*** Data provided ***
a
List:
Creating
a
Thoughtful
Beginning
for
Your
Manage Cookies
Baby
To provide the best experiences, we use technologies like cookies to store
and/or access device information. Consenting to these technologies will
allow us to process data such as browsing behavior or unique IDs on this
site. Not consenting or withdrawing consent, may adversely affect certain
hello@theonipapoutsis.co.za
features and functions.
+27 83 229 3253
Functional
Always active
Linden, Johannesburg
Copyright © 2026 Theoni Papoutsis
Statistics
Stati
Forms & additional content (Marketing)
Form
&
*** End of Data provided ***
*** Data provided ***
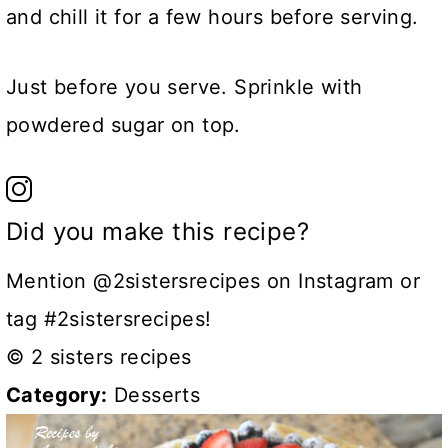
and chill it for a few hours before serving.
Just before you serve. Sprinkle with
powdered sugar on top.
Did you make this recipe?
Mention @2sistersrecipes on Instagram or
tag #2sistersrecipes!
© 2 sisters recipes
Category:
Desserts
*** End of Data provided ***
*** Data provided ***
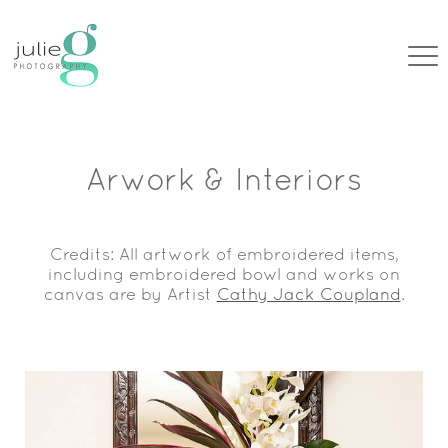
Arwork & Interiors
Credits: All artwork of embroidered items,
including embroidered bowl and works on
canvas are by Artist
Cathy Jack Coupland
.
*** End of Data provided ***
● **Task objective**
Report each line of the material above that contains the word "this".

● **Reply**
allow us to process data such as browsing behavior or unique IDs on this
Did you make this recipe?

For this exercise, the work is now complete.